┌──

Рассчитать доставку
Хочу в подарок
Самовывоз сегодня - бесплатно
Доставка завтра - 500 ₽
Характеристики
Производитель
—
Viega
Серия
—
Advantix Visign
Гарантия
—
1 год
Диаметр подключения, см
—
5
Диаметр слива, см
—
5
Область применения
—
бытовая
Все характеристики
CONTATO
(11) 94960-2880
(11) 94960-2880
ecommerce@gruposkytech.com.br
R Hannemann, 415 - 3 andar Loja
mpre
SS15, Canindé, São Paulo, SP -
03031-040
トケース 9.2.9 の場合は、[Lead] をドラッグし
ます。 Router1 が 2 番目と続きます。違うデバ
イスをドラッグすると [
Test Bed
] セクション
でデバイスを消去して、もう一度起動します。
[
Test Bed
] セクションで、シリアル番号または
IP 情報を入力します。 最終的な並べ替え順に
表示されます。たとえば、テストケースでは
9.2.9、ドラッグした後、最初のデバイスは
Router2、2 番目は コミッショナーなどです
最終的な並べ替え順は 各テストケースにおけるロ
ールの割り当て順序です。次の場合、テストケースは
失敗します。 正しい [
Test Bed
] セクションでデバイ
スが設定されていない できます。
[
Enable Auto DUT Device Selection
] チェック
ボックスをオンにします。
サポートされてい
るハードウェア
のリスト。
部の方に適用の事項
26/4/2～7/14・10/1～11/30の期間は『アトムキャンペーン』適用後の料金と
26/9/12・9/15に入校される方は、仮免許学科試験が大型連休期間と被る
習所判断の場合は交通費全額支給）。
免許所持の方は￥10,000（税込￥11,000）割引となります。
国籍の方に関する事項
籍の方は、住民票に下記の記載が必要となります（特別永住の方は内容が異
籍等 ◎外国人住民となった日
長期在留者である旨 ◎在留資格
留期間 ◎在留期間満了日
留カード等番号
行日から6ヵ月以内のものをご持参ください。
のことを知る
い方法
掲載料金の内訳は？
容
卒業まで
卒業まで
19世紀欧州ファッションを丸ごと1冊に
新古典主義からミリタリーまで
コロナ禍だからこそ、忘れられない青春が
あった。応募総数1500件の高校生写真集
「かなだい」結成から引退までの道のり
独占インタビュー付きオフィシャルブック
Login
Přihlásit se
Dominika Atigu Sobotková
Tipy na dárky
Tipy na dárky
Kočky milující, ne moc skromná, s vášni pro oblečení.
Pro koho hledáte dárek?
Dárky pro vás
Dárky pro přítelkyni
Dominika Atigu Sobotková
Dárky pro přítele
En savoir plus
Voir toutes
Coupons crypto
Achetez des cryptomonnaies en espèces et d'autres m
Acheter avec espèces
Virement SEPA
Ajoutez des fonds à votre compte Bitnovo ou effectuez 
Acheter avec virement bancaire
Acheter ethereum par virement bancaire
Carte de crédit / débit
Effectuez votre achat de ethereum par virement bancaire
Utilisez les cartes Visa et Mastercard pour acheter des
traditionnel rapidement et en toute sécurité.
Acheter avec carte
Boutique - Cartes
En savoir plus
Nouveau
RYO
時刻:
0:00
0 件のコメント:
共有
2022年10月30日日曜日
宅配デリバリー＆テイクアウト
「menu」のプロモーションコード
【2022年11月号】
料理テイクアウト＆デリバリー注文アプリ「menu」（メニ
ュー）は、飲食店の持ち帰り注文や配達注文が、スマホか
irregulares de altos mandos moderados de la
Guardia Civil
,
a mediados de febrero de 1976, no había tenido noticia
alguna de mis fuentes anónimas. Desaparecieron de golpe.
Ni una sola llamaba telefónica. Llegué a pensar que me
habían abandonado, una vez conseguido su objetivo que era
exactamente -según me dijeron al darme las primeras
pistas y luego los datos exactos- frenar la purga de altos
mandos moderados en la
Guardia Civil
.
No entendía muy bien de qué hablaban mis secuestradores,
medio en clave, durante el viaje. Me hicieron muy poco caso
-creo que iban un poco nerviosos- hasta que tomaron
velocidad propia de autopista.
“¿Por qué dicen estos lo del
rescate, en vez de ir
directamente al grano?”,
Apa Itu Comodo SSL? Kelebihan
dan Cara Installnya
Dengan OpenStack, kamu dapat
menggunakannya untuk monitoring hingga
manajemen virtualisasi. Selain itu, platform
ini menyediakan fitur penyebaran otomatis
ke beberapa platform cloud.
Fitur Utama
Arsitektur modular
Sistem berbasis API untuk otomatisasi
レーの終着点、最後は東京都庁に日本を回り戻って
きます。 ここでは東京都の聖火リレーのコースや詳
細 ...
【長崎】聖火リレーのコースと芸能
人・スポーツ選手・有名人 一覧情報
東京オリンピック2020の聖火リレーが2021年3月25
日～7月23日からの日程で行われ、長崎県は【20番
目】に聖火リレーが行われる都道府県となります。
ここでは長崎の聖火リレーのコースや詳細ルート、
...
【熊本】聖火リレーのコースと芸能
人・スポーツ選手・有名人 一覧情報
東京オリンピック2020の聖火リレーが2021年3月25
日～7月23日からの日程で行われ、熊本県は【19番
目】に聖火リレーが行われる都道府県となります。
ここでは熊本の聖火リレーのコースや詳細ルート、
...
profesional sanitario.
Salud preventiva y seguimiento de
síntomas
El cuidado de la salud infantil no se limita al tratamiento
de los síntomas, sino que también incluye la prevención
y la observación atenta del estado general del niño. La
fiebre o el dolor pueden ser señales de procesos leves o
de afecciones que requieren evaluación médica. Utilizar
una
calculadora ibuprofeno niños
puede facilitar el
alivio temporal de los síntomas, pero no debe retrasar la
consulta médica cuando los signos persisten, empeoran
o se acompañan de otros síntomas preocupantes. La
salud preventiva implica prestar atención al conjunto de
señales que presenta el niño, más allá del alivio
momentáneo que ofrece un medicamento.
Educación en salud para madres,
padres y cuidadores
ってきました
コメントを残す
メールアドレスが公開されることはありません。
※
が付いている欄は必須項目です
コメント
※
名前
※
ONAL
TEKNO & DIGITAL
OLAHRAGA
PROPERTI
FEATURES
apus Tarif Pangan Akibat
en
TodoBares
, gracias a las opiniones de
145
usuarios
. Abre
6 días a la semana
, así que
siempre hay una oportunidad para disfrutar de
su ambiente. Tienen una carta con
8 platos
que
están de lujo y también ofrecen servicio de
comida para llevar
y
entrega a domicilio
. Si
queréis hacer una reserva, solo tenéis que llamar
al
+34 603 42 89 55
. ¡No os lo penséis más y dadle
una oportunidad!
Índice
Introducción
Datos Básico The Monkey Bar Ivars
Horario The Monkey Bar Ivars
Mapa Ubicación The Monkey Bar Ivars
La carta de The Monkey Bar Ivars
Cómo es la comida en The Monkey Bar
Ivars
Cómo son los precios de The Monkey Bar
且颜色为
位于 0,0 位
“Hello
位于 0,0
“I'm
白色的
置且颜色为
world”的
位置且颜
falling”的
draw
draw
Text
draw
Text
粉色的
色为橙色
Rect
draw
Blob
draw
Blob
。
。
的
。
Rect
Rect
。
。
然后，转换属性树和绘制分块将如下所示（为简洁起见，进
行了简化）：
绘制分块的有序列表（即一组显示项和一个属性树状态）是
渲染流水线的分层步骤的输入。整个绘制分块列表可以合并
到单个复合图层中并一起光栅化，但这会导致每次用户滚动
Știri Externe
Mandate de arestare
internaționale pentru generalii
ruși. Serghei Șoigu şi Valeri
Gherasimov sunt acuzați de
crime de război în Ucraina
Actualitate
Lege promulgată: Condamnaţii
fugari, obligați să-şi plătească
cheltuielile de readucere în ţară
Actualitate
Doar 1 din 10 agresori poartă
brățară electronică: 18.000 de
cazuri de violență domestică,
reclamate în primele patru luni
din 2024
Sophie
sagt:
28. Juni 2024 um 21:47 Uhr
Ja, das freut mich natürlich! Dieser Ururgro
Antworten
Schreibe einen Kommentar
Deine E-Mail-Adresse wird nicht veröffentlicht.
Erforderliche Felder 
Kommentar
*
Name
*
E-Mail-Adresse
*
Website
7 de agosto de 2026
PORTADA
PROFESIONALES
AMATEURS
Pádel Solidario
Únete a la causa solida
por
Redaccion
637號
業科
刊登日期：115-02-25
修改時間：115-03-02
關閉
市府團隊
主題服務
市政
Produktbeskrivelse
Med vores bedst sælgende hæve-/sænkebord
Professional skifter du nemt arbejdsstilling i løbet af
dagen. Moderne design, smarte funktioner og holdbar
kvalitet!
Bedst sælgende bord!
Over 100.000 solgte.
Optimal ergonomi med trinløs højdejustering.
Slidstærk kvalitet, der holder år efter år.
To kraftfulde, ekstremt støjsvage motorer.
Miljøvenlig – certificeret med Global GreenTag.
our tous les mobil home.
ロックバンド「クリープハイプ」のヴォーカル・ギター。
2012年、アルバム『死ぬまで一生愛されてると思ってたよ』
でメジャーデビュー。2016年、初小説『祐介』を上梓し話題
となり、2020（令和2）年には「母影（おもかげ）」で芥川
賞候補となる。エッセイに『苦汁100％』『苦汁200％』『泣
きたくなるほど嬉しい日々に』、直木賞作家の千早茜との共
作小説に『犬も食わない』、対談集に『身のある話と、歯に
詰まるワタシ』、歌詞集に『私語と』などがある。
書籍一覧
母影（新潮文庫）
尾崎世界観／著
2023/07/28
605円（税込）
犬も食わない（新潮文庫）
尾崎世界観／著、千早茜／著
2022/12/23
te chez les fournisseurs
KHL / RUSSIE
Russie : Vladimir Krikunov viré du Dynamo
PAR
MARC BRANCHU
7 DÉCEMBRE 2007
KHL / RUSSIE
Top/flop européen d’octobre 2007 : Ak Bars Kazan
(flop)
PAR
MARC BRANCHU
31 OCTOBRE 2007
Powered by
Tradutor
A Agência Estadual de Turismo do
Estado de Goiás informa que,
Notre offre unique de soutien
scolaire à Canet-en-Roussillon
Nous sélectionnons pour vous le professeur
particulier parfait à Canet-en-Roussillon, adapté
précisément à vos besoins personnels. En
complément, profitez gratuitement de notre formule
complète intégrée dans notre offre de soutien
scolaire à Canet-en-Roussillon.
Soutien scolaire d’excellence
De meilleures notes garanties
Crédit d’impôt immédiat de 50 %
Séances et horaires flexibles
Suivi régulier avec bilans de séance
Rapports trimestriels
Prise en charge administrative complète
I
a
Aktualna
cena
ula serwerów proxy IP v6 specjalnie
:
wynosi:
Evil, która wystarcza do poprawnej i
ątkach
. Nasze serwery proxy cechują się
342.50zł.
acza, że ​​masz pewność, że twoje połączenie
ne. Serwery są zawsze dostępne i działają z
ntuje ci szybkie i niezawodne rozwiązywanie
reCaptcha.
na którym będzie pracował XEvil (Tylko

└──

DESCRIPTION OF THE TASK
Please print verbatim each line from the first line of the entries above to the line that contains "ecommerce@gruposkytech.com.br", inclusive, and nothing more.

EXERCISE RESPONSE
Рассчитать доставку
Хочу в подарок
Самовывоз сегодня - бесплатно
Доставка завтра - 500 ₽
Характеристики
Производитель
—
Viega
Серия
—
Advantix Visign
Гарантия
—
1 год
Диаметр подключения, см
—
5
Диаметр слива, см
—
5
Область применения
—
бытовая
Все характеристики
CONTATO
(11) 94960-2880
(11) 94960-2880
ecommerce@gruposkytech.com.br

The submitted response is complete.